## Work to be completed:
Copy out all of the data below exactly, so that no word differs from the original.

## Records supplied:
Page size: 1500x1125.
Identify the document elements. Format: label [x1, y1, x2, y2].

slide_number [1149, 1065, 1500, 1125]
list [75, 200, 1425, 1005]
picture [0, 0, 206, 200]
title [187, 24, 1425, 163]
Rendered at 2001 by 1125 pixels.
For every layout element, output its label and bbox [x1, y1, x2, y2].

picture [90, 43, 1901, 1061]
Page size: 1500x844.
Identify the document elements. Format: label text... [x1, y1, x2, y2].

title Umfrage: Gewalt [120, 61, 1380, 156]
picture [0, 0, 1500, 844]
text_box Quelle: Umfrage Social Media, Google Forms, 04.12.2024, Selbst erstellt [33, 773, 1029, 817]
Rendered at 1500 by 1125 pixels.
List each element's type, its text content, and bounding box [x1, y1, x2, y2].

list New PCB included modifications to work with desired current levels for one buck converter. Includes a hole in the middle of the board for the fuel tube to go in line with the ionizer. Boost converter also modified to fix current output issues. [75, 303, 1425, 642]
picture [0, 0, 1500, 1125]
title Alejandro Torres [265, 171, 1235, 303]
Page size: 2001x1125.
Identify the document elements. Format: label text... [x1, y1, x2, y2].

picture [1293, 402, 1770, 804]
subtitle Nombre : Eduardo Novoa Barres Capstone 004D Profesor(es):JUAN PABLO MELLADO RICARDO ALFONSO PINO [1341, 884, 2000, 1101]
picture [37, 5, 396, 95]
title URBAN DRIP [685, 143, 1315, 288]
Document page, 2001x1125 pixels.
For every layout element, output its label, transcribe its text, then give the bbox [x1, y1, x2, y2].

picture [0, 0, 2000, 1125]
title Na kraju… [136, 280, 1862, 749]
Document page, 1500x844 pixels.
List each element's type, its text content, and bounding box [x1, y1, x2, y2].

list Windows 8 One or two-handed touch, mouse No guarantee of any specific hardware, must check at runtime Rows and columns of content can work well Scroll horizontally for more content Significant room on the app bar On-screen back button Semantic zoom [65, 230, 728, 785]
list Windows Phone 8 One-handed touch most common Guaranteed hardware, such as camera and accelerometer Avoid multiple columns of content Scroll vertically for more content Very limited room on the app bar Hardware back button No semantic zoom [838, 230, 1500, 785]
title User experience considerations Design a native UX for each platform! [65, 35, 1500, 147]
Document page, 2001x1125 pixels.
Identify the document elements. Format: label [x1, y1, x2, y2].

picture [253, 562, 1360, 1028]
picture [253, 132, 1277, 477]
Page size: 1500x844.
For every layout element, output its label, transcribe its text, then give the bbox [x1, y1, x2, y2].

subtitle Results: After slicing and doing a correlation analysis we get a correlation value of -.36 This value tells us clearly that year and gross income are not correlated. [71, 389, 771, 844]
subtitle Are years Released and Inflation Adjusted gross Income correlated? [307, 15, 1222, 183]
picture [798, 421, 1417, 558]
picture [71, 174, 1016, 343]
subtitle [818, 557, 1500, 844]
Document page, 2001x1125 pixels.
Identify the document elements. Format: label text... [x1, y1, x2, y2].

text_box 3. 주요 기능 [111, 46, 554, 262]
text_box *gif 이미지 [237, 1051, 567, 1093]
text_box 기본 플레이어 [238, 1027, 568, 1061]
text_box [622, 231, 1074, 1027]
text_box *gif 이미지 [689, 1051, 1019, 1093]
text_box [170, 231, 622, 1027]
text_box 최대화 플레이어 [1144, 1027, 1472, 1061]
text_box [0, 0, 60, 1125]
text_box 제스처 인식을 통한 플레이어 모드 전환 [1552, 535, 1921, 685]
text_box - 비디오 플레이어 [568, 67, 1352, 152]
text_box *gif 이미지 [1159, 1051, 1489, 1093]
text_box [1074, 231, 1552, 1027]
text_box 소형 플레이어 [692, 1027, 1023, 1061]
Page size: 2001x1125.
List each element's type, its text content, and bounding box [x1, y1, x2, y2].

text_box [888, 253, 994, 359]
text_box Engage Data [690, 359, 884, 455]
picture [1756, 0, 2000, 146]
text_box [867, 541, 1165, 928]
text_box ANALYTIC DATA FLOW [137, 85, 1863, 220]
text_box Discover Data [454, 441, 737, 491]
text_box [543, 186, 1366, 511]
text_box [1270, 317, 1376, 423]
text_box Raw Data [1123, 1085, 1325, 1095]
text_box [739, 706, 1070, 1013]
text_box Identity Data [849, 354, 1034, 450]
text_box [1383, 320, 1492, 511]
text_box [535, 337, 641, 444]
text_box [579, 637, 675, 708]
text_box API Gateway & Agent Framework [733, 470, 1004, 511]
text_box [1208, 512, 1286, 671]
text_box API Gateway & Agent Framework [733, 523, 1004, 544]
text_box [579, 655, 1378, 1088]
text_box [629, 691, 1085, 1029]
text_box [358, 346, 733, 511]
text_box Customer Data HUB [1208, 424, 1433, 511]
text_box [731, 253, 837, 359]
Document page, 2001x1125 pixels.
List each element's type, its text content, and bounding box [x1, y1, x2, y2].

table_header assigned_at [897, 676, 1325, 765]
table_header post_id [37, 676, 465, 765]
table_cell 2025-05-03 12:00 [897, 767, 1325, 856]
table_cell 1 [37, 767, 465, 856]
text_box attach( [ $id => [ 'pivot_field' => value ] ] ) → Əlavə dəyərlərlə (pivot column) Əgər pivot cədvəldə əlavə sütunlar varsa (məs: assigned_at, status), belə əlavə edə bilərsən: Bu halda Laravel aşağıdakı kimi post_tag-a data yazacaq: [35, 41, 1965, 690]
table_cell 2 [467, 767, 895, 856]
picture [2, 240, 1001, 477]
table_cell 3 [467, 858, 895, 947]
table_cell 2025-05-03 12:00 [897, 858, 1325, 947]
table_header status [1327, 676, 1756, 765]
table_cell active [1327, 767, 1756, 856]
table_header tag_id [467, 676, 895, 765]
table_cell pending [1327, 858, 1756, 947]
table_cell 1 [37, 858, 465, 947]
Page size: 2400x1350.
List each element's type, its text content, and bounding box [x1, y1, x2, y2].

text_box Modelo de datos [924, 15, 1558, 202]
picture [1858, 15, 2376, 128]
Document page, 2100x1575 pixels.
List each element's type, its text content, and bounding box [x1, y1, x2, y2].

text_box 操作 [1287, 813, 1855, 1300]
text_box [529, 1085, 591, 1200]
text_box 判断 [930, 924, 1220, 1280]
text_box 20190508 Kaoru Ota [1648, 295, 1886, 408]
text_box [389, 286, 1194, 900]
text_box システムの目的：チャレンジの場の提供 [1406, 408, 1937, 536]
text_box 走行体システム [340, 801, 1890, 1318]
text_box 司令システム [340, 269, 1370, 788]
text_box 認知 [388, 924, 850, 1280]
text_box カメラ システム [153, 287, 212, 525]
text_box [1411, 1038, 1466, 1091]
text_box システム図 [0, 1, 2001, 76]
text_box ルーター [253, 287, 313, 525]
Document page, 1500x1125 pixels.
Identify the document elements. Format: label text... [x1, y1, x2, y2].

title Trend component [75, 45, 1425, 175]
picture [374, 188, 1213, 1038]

## Your solution:
Page size: 1500x1125.
Identify the document elements. Format: label [x1, y1, x2, y2].

slide_number [1149, 1065, 1500, 1125]
list [75, 200, 1425, 1005]
picture [0, 0, 206, 200]
title [187, 24, 1425, 163]
Rendered at 2001 by 1125 pixels.
For every layout element, output its label and bbox [x1, y1, x2, y2].

picture [90, 43, 1901, 1061]
Page size: 1500x844.
Identify the document elements. Format: label text... [x1, y1, x2, y2].

title Umfrage: Gewalt [120, 61, 1380, 156]
picture [0, 0, 1500, 844]
text_box Quelle: Umfrage Social Media, Google Forms, 04.12.2024, Selbst erstellt [33, 773, 1029, 817]
Rendered at 1500 by 1125 pixels.
List each element's type, its text content, and bounding box [x1, y1, x2, y2].

list New PCB included modifications to work with desired current levels for one buck converter. Includes a hole in the middle of the board for the fuel tube to go in line with the ionizer. Boost converter also modified to fix current output issues. [75, 303, 1425, 642]
picture [0, 0, 1500, 1125]
title Alejandro Torres [265, 171, 1235, 303]
Page size: 2001x1125.
Identify the document elements. Format: label text... [x1, y1, x2, y2].

picture [1293, 402, 1770, 804]
subtitle Nombre : Eduardo Novoa Barres Capstone 004D Profesor(es):JUAN PABLO MELLADO RICARDO ALFONSO PINO [1341, 884, 2000, 1101]
picture [37, 5, 396, 95]
title URBAN DRIP [685, 143, 1315, 288]
Document page, 2001x1125 pixels.
For every layout element, output its label, transcribe its text, then give the bbox [x1, y1, x2, y2].

picture [0, 0, 2000, 1125]
title Na kraju… [136, 280, 1862, 749]
Document page, 1500x844 pixels.
List each element's type, its text content, and bounding box [x1, y1, x2, y2].

list Windows 8 One or two-handed touch, mouse No guarantee of any specific hardware, must check at runtime Rows and columns of content can work well Scroll horizontally for more content Significant room on the app bar On-screen back button Semantic zoom [65, 230, 728, 785]
list Windows Phone 8 One-handed touch most common Guaranteed hardware, such as camera and accelerometer Avoid multiple columns of content Scroll vertically for more content Very limited room on the app bar Hardware back button No semantic zoom [838, 230, 1500, 785]
title User experience considerations Design a native UX for each platform! [65, 35, 1500, 147]
Document page, 2001x1125 pixels.
Identify the document elements. Format: label [x1, y1, x2, y2].

picture [253, 562, 1360, 1028]
picture [253, 132, 1277, 477]
Page size: 1500x844.
For every layout element, output its label, transcribe its text, then give the bbox [x1, y1, x2, y2].

subtitle Results: After slicing and doing a correlation analysis we get a correlation value of -.36 This value tells us clearly that year and gross income are not correlated. [71, 389, 771, 844]
subtitle Are years Released and Inflation Adjusted gross Income correlated? [307, 15, 1222, 183]
picture [798, 421, 1417, 558]
picture [71, 174, 1016, 343]
subtitle [818, 557, 1500, 844]
Document page, 2001x1125 pixels.
Identify the document elements. Format: label text... [x1, y1, x2, y2].

text_box 3. 주요 기능 [111, 46, 554, 262]
text_box *gif 이미지 [237, 1051, 567, 1093]
text_box 기본 플레이어 [238, 1027, 568, 1061]
text_box [622, 231, 1074, 1027]
text_box *gif 이미지 [689, 1051, 1019, 1093]
text_box [170, 231, 622, 1027]
text_box 최대화 플레이어 [1144, 1027, 1472, 1061]
text_box [0, 0, 60, 1125]
text_box 제스처 인식을 통한 플레이어 모드 전환 [1552, 535, 1921, 685]
text_box - 비디오 플레이어 [568, 67, 1352, 152]
text_box *gif 이미지 [1159, 1051, 1489, 1093]
text_box [1074, 231, 1552, 1027]
text_box 소형 플레이어 [692, 1027, 1023, 1061]
Page size: 2001x1125.
List each element's type, its text content, and bounding box [x1, y1, x2, y2].

text_box [888, 253, 994, 359]
text_box Engage Data [690, 359, 884, 455]
picture [1756, 0, 2000, 146]
text_box [867, 541, 1165, 928]
text_box ANALYTIC DATA FLOW [137, 85, 1863, 220]
text_box Discover Data [454, 441, 737, 491]
text_box [543, 186, 1366, 511]
text_box [1270, 317, 1376, 423]
text_box Raw Data [1123, 1085, 1325, 1095]
text_box [739, 706, 1070, 1013]
text_box Identity Data [849, 354, 1034, 450]
text_box [1383, 320, 1492, 511]
text_box [535, 337, 641, 444]
text_box [579, 637, 675, 708]
text_box API Gateway & Agent Framework [733, 470, 1004, 511]
text_box [1208, 512, 1286, 671]
text_box API Gateway & Agent Framework [733, 523, 1004, 544]
text_box [579, 655, 1378, 1088]
text_box [629, 691, 1085, 1029]
text_box [358, 346, 733, 511]
text_box Customer Data HUB [1208, 424, 1433, 511]
text_box [731, 253, 837, 359]
Document page, 2001x1125 pixels.
List each element's type, its text content, and bounding box [x1, y1, x2, y2].

table_header assigned_at [897, 676, 1325, 765]
table_header post_id [37, 676, 465, 765]
table_cell 2025-05-03 12:00 [897, 767, 1325, 856]
table_cell 1 [37, 767, 465, 856]
text_box attach( [ $id => [ 'pivot_field' => value ] ] ) → Əlavə dəyərlərlə (pivot column) Əgər pivot cədvəldə əlavə sütunlar varsa (məs: assigned_at, status), belə əlavə edə bilərsən: Bu halda Laravel aşağıdakı kimi post_tag-a data yazacaq: [35, 41, 1965, 690]
table_cell 2 [467, 767, 895, 856]
picture [2, 240, 1001, 477]
table_cell 3 [467, 858, 895, 947]
table_cell 2025-05-03 12:00 [897, 858, 1325, 947]
table_header status [1327, 676, 1756, 765]
table_cell active [1327, 767, 1756, 856]
table_header tag_id [467, 676, 895, 765]
table_cell pending [1327, 858, 1756, 947]
table_cell 1 [37, 858, 465, 947]
Page size: 2400x1350.
List each element's type, its text content, and bounding box [x1, y1, x2, y2].

text_box Modelo de datos [924, 15, 1558, 202]
picture [1858, 15, 2376, 128]
Document page, 2100x1575 pixels.
List each element's type, its text content, and bounding box [x1, y1, x2, y2].

text_box 操作 [1287, 813, 1855, 1300]
text_box [529, 1085, 591, 1200]
text_box 判断 [930, 924, 1220, 1280]
text_box 20190508 Kaoru Ota [1648, 295, 1886, 408]
text_box [389, 286, 1194, 900]
text_box システムの目的：チャレンジの場の提供 [1406, 408, 1937, 536]
text_box 走行体システム [340, 801, 1890, 1318]
text_box 司令システム [340, 269, 1370, 788]
text_box 認知 [388, 924, 850, 1280]
text_box カメラ システム [153, 287, 212, 525]
text_box [1411, 1038, 1466, 1091]
text_box システム図 [0, 1, 2001, 76]
text_box ルーター [253, 287, 313, 525]
Document page, 1500x1125 pixels.
Identify the document elements. Format: label text... [x1, y1, x2, y2].

title Trend component [75, 45, 1425, 175]
picture [374, 188, 1213, 1038]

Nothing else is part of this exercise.